09 October 2008

Renouncing the Gray

Well it's that time of year again. For some reason, when the leaves start falling and the temperature drops, I get creative and I start to think about things. Lately I've been downright philosophical. I've been thinking a lot about Christianity and what it is about being a Christian that I despise. See, a lot of times, I am ashamed to call myself a Christian. I've been feeling very guilty about this lately, but I think I've figured out where it's coming from, and it came as a bit of a shock to me.

I am not ashamed of Christ. While I may have doubts and questions about how or why, my belief in who is firm. It's the example set by people that call themselves Christians today that gives me this feeling of repulsion. To figure out why this was making me feel this way, I had to think awhile, and this is what I came up with.

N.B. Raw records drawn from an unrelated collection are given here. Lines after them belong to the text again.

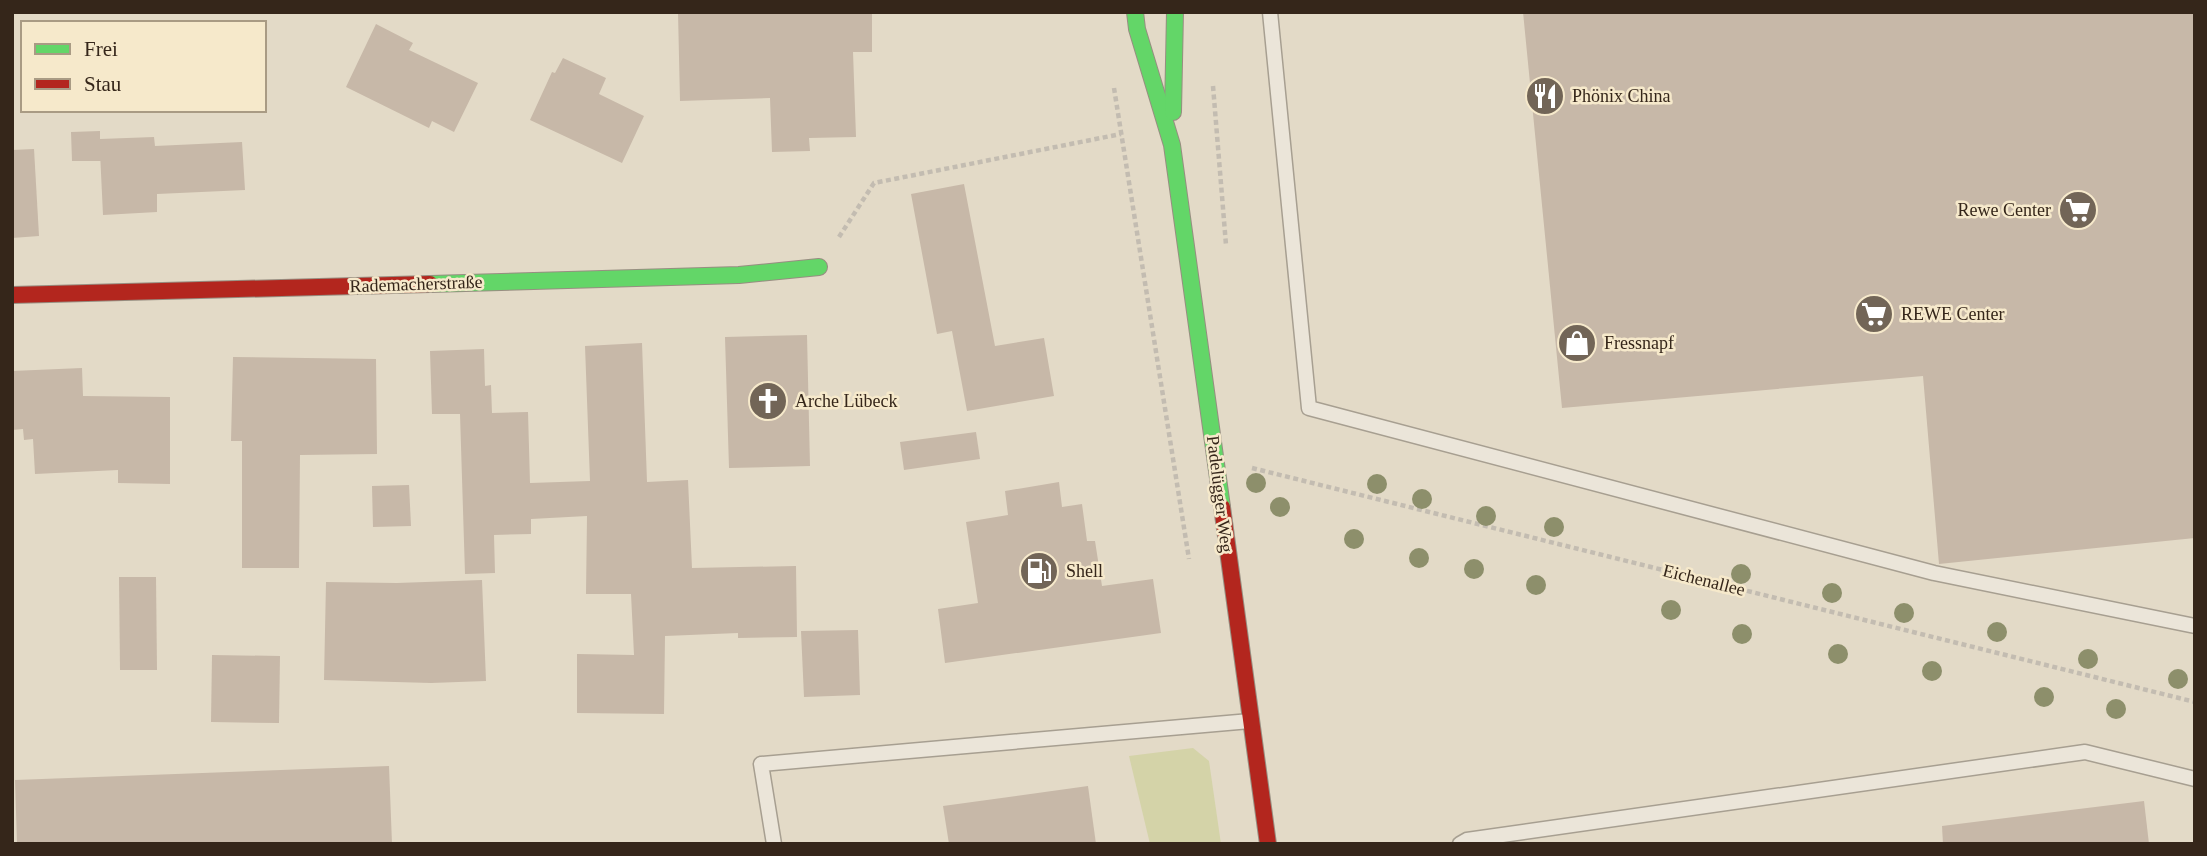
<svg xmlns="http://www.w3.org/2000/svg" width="2207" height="856" viewBox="0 0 2207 856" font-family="Georgia,serif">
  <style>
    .green { fill: #d4d3a8 }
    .building { fill: #c7b8a8 }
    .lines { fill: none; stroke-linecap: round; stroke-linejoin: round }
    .lane-casing { stroke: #a79f91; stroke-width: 17 }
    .fast-casing { stroke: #978e81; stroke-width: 18 }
    .jam-casing { stroke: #978e81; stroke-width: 18 }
    .path { stroke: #c3bcb1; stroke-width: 4.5; stroke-dasharray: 5 3.5; stroke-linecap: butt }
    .lane { stroke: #ebe5d9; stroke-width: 14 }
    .fast { stroke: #63d668; stroke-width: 16 }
    .jam { stroke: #b3261e; stroke-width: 16 }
    .tree { fill: #8d8f6b }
    .labels { text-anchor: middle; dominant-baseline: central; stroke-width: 5; stroke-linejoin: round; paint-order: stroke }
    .poi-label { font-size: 18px; fill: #35261a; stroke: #f6e9cb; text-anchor: start }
    .street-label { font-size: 18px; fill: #35261a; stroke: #f6e9cb }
  </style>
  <rect width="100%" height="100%" fill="#e3dac7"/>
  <polygon class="green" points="1193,748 1209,761 1221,844 1150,844 1129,756"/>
  <g class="building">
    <polygon points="678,12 872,12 872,52 853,52 856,137 809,138 810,151 772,152 770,98 680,101"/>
    <polygon points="1523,12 2195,12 2195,538 1939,564 1923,376 1562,408"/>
    <polygon points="376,24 413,43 409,50 478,83 454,132 432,121 429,128 346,87"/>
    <polygon points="563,58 606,78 599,94 644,116 622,163 530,120 552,72 555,73"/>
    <polygon points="100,131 100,139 154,137 155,146 242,142 245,190 157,194 157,212 103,215 100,152 101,161 72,161 71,132"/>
    <polygon points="34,149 39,236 12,238 12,150"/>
    <polygon points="964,184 995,346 1044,338 1054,396 967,411 952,331 937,334 911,194"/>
    <polygon points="807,335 810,466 729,468 725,337"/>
    <polygon points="642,343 647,482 688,480 692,568 796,566 797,637 738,638 738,633 665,636 664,714 577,713 577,654 634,655 631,594 586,594 587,516 531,519 531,534 494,535 495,573 465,574 460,414 432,414 430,351 484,349 485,386 491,385 492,413 528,412 530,483 590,481 585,346"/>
    <polygon points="233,357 376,359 377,454 300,455 299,568 242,568 242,441 231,441"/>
    <polygon points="82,368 83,396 170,397 170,484 118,483 118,470 35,474 33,439 24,440 23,429 12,430 12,371"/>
    <polygon points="976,432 980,459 904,470 900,442"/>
    <polygon points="1059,482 1062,507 1082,504 1087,541 1095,541 1102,586 1153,579 1161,633 945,663 938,609 978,603 966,522 1008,515 1005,491"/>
    <polygon points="409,485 411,526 373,527 372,486"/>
    <polygon points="119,577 156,577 157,670 120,670"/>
    <polygon points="482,580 486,681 431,683 324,680 326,582 397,583"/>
    <polygon points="858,630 860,695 804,697 801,631"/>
    <polygon points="212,655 280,656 279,723 211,722"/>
    <polygon points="389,766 392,844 17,844 15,780"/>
    <polygon points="1088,786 1096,844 949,844 943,806"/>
    <polygon points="2144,801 2149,844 1943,844 1942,826"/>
  </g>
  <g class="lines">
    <defs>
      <g id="lane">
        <polyline points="1270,12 1309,408 1934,573 2195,626"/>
        <polyline points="774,844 761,764 1250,721"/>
        <polyline points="1460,844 1467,840 2085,752 2195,779"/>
      </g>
      <g id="fast">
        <polyline points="1135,12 1137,29 1172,145 1222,507"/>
        <polyline points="1173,112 1175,12"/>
        <polyline points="430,284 739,275 819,267"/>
      </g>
      <g id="jam">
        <polyline points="12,295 430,284"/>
        <polyline points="1222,507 1268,844"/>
      </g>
    </defs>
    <use href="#lane" class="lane-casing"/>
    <use href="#fast" class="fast-casing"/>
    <use href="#jam" class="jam-casing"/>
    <g class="path">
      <polyline points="1213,86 1226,245"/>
      <polyline points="1114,88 1189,559"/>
      <polyline points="839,237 874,183 1121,134"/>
      <polyline points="1252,468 2195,702"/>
    </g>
    <use href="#lane" class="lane"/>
    <use href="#fast" class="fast"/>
    <use href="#jam" class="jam"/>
  </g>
  <g class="tree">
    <circle cx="1256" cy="483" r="10"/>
    <circle cx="1377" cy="484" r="10"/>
    <circle cx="1422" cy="499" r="10"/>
    <circle cx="1280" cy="507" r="10"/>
    <circle cx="1486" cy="516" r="10"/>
    <circle cx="1554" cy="527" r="10"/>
    <circle cx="1354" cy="539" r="10"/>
    <circle cx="1419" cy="558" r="10"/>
    <circle cx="1474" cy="569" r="10"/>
    <circle cx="1741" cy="574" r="10"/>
    <circle cx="1536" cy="585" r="10"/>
    <circle cx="1832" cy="593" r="10"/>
    <circle cx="1671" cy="610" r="10"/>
    <circle cx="1904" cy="613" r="10"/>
    <circle cx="1997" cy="632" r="10"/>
    <circle cx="1742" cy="634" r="10"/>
    <circle cx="1838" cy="654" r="10"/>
    <circle cx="2088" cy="659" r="10"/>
    <circle cx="1932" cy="671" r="10"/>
    <circle cx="2178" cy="679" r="10"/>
    <circle cx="2044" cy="697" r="10"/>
    <circle cx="2116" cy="709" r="10"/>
  </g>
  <defs>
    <symbol id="restaurant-disc" viewBox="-11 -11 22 22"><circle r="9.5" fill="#726557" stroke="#f6e9cb"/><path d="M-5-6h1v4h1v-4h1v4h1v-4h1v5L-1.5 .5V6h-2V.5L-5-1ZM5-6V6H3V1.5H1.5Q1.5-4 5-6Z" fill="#fff"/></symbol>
    <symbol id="supermarket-disc" viewBox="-11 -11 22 22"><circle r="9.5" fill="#726557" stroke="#f6e9cb"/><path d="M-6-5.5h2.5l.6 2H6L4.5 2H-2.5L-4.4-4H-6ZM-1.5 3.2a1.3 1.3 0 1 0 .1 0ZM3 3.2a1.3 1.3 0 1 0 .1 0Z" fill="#fff"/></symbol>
    <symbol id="shop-disc" viewBox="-11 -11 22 22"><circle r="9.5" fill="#726557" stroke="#f6e9cb"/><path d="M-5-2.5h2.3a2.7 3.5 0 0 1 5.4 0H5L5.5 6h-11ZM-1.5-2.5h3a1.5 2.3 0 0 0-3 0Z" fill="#fff"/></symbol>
    <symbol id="church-disc" viewBox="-11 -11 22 22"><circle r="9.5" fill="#726557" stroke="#f6e9cb"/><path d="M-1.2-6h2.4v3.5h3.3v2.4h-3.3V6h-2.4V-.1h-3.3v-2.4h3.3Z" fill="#fff"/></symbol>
    <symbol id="fuel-disc" viewBox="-11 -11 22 22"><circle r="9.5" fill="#726557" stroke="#f6e9cb"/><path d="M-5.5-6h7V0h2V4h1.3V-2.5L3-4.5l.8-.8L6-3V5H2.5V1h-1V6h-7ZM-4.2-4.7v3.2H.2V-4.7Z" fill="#fff"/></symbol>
  </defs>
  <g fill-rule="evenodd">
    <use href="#restaurant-disc" x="1523" y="74" width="44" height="44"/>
    <use href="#supermarket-disc" x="2056" y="188" width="44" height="44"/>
    <use href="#supermarket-disc" x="1852" y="292" width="44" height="44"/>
    <use href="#shop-disc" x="1555" y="321" width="44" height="44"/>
    <use href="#church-disc" x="746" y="379" width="44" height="44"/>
    <use href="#fuel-disc" x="1017" y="549" width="44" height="44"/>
  </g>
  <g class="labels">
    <g class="poi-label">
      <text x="1572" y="96">Phönix China</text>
      <text x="2051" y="210" text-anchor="end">Rewe Center</text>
      <text x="1901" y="314">REWE Center</text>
      <text x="1604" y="343">Fressnapf</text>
      <text x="795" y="401">Arche Lübeck</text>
      <text x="1066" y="571">Shell</text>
    </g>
    <g class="street-label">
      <text transform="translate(416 284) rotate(-2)">Rademacherstraße</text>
      <text transform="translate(1220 494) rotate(83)">Padelügger Weg</text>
      <text transform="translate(1704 580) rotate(14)">Eichenallee</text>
    </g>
  </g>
  <rect width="2207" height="856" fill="none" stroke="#35261a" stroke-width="28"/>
  <rect x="21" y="21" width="245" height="91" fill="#f6e9cb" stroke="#a99b84" stroke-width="2"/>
  <rect x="35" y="44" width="35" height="10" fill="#63d668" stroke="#a99b84" stroke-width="2"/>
  <text x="84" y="56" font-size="21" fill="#35261a">Frei</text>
  <rect x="35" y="79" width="35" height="10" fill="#b3261e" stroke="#a99b84" stroke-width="2"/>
  <text x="84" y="91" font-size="21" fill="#35261a">Stau</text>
</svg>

I have been to many churches in Lincoln, and never have I felt welcomed by any of the regulars. No one has ever come up to me and shaken my hand or even offered me a smile. Inside the church there is this bubble and anyone new is a threat to disturb the fragile edges that define the boundaries. Anything new or any change is scary, and people don't like to deal with fear.

Maybe this fear of things changing is where judgment comes in. I want to love others. Matthew 22:37-39 (NIV) says .."Love the Lord your God with all your heart and with all your soul and with all your mind. This is the first and greatest commandment. And the second is like it: Love your neighbor as yourself." People definitely love themselves. I am not exempt by far, but this is something that I've noticed. We are supposed to deny our selves in our service of God so that He can do impossible and amazing things through us. But instead, we crave security and pleasure. We want what we want, and if we want God in this way, then we are trying to make Him work for us.

If we made love the cornerstone of Christianity, then acceptance would be mandatory. I'm not saying that we should say "anything goes" and that sin doesn't matter. It does, but I think that by living our lives boldly in the example of Christ is how we show others what is right or wrong. If we show people the love of Christ...that is what will draw them in. Having strong stigmas and telling someone outright that their lifestyle is wrong will only push them away. But in doing this, we are reinforcing the edges of the bubble, making it stronger. Making it safer inside and more comfortable, and making it impossible for those who are searching to get in.

I am ashamed to be called a Christian, and I've heard that some are calling themselves Christ followers now. I am sick of titles. I love Christ, and I am searching for him. I make mistakes and there is a lot I don't know, but I am honest in my attempt. And I can't deny that God is active in my life. But as far as being a Christian, count me out.